_PAGE EXCERPT:_
****************

Vernal pools are defined by the specialist animals that rely on them, like this Spotted Salamander. Photo by Kent McFarland

A Microsized Safari

Towns like Dummerston and Norwich, where formal inventories have been performed, have around 150 potential and confirmed vernal pools in the Vernal Pool Atlas, with more likely unreported. However, until they’re officially confirmed, they can’t be documented in the state’s Wetland Inventory. As a result, they have historically been developed over, both accidentally and intentionally.

Since vernal pools are small and temporary, finding them requires you being in the right place at the right time, which tends to be April through June. They frequently go unseen during field surveys that occur later in the summer. They may also be mistaken for seeps, wet areas of forest where ground water breaches the surface on sloped land.

While natural communities are generally classified by their vegetation, vernal pools are somewhat defined by their lack of it. Most vernal pools, small and under a dense forest canopy, have few plants growing within the basin. Instead, vernal pools are defined by the specialist animals that inhabit them, the most widely known being Spotted Salamanders and Wood Frogs. Some more uncommon inhabitants include the Jefferson and Blue-spotted Salamanders, fairy shrimp, fingernail clams, and the state-Endangered Spotted Turtle.

****************

_RECORDS PROVIDED:_

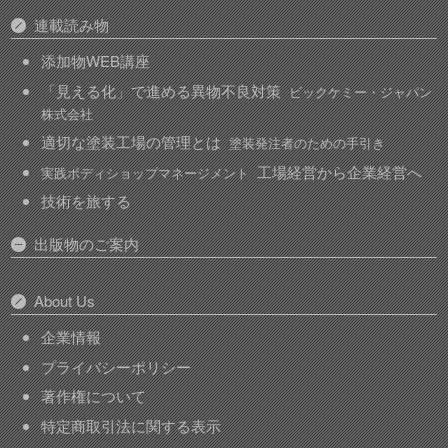
連載読み物
添加物WEB講座
「見える化」で進める異物不良対策
ビックケミー・ジャパン
株式会社
適切な塗装工場の管理とは
塗装発注者のための手引き
工場経営から企業経営へ
実践ボディショップマネージメント
技術を旅する
出版物のご案内
About Us
企業情報
プライバシーポリシー
著作権について
特定商取引法に関する表示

****************

_REQUIRED ACTION 1:_
Set down the part of the vernal pools text from "Towns like Dummerston" up to and including "accidentally and intentionally.", word for word.
_REQUIRED ACTION 2:_
According to the vernal pools text, which state-Endangered animal is among the uncommon inhabitants of vernal pools?
_REQUIRED ACTION 3:_
Write what comes next in the vernal pools text, picking up after its last sentence.

_TASK RESPONSE 1:_
Towns like Dummerston and Norwich, where formal inventories have been performed, have around 150 potential and confirmed vernal pools in the Vernal Pool Atlas, with more likely unreported. However, until they’re officially confirmed, they can’t be documented in the state’s Wetland Inventory. As a result, they have historically been developed over, both accidentally and intentionally.

_TASK RESPONSE 2:_
The Spotted Turtle.

_TASK RESPONSE 3:_
How to Find and Confirm a Vernal Pool

Reporting vernal pools to the Vermont Vernal Pool Atlas ensures that they’re afforded regulatory protection.

So let’s say you want to figure out if you have one of these special natural communities nearby or on your land. First, visit and explore the VPAtlas and filter by your town to see if there are any confirmed, probable (visited but not officially on the record), or potential (satellite imagery suggests) vernal pools nearby.

Jefferson Salamanders are one of the salamander species that lay their eggs in vernal pools. Photo from VCE archive

Once you’ve identified a suspected vernal pool, try to visit it during the amphibian breeding season to confirm that it’s actively being utilized by indicator species. This is best done in the weeks following the first warm rainy nights of spring, after amphibians have migrated and laid eggs. While vernal pool-breeding salamanders are highly fossorial (living and digging underground) and are only above ground for a few nights each year, their large, gelatinous eggs are very visible, making them ideal to survey to determine the population size. Since only four species’ eggs are commonly encountered during vernal pool surveys, you’re more than capable of learning how to identify which species are using this pool to breed.

Fill out this brief survey form with some information about the vernal pool and the species present. If it’s not on your land or publicly-owned land, try to get the landowner’s explicit permission as well. We’ll take that information and put it into VPAtlas and make it official!

For more details and instructions, check out our guide at the Vermont Atlas of Life.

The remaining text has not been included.